▸ **What you should do**: Your task is to print all of the data below exactly, with no pictures included.

▸ **Raw data**:
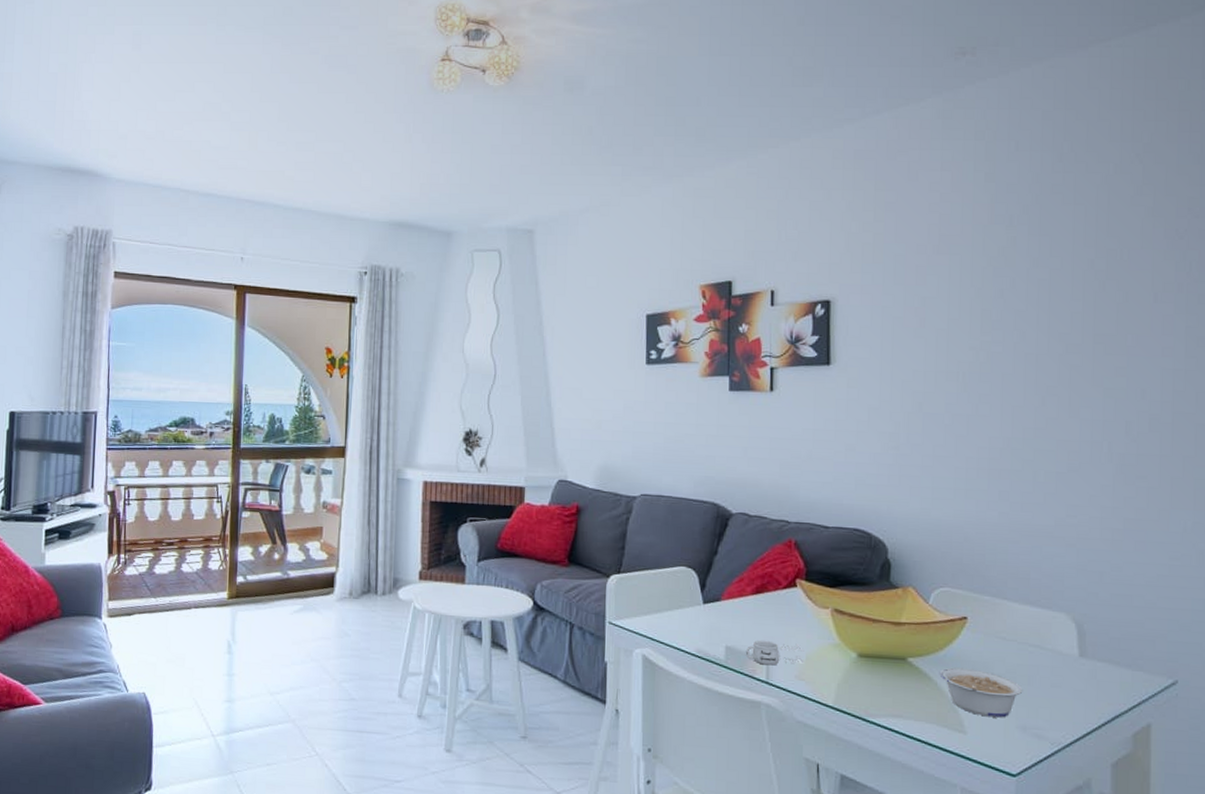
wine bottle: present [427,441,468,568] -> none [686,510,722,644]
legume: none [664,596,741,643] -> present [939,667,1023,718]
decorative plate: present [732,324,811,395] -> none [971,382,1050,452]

▸ **Result of this exercise**:
wine bottle: present [427,441,468,568] -> none [686,510,722,644]
legume: none [664,596,741,643] -> present [939,667,1023,718]
decorative plate: present [732,324,811,395] -> none [971,382,1050,452]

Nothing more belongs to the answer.